Wiera Matys war die erste Patientin der Initiative "Aktive Solidarität für ehemalige Zwangsarbeiter". Auf dem Deutschen Orthopädenkongress im Oktober 2001 wurde die Aktion in Berlin ins Leben gerufen. "Damit wollen auch wir Ärzte uns mit einer ganz konkreten Hilfe an der Entschädigung der ehemaligen Zwangsarbeiter des NS-Regimes aus osteuropäischen Staaten beteiligen", erklärte der Initiator der Aktion, Professor Wolfram Neumann. Der Direktor der Magdeburger Orthopädischen Universitätsklinik hofft, dass er und seine Kollegen mit dieser Aktion als ein Zeichen der Solidarität etwas zur Versöhnung mit den Völkern Mittel- und Osteuropas und vor allem zur Abtragung der Schuld gegenüber den Menschen, denen im Dritten Reich so viel Leid zugefügt wurde, beitragen können. Personen, die nachweislich bedürftig sind und sich in einer wirtschaftlichen Notlage befinden, bieten die Orthopäden an, sich kostenlos in deutschen Kliniken operieren zu lassen. Bei entsprechenden Verschleißerscheinungen werden künstliche Gelenke, wie Knie- oder Hüftendoprothesen, eingesetzt. Die Prüfung der Hilfsbedürftigkeit erfolgt grundsätzlich über Partnerorganisationen vor Ort und auf Empfehlung zur Operation durch Fachkollegen des Heimatlandes.
Brot und Rübensuppe
Wiera Matys war noch nicht einmal 18, als sie zur Zwangsarbeit nach Deutschland kam. In Ostpreußen musste sie auf einem Bauernhof Kühe melken und füttern, bei der Ernte helfen. Gewohnt habe sie in einem Schweinestall ohne Heizung. Nur eine Liege und eine Decke gab es und zwei Scheiben Brot mit Rübensuppe, erzählte die Polin dem Fernsehteam. Als die Front näher rückte, kam sie zur Zwangsarbeit in einen Steinbruch, später in eine Konservenfabrik. Am 19. April 1945 wurde sie bei Gefechtshandlungen schwer verletzt. Russische Soldaten retteten ihr Leben, brachten sie nach Moskau ins Krankenhaus. Erst 1947 kam sie nach Hause zurück. Seit vielen Jahren hat Wiera Matys gesundheitliche Probleme mit den Kniegelenken und der Wirbelsäule. Deswegen musste sie in der Vergangenenheit bereits mehrmals operiert werden. Nun hatte die Polin eine weitere Operation, diesmal in Deutschland, in Magdeburg.
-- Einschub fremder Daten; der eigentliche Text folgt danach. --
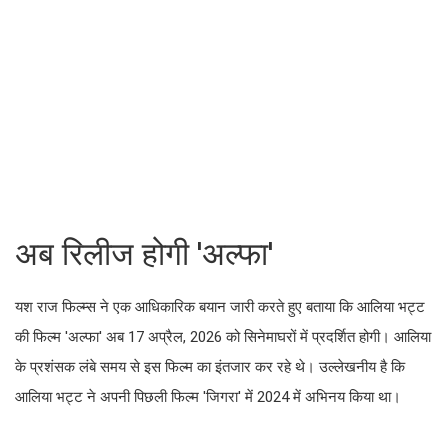
अब रिलीज होगी 'अल्फा'
यश राज फिल्म्स ने एक आधिकारिक बयान जारी करते हुए बताया कि आलिया भट्ट
की फिल्म 'अल्फा' अब 17 अप्रैल, 2026 को सिनेमाघरों में प्रदर्शित होगी। आलिया
के प्रशंसक लंबे समय से इस फिल्म का इंतजार कर रहे थे। उल्लेखनीय है कि
आलिया भट्ट ने अपनी पिछली फिल्म 'जिगरा' में 2024 में अभिनय किया था।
In der sachsen-anhaltischen Landeshauptstadt wurde ein Koordinierungszentrum für die Initiative "Aktive Solidarität" eingerichtet. Hier wird künftig die Auswahl und Weiterleitung der Patienten an die einladende Klinik erfolgen. Inzwischen sind es fast 100 Kliniken in ganz Deutschland, die sich der Aktion angeschlossen haben, einige sogar in Österreich. Geplant ist es, drei bis fünf Patienten pro Jahr zu behandeln. An die 13 000 Euro kostet eine solche beidseitige Knieoperation einschließlich des Krankenhausaufenthaltes. Ärzte und Schwestern arbeiten in ihrer Freizeit, Implantathersteller geben Prothesen kostenlos, die Krankenhausträger unterstützen den Aufenthalt der Patienten. Rund 1000 Anfragen aus Polen, der Ukraine, Weißrussland und anderen Ländern liegen bereits vor. Im September wurde der ehemalige Zwangsarbeiter Stanislaw Szymanski aus Polen am Univeristätsklinikum operiert.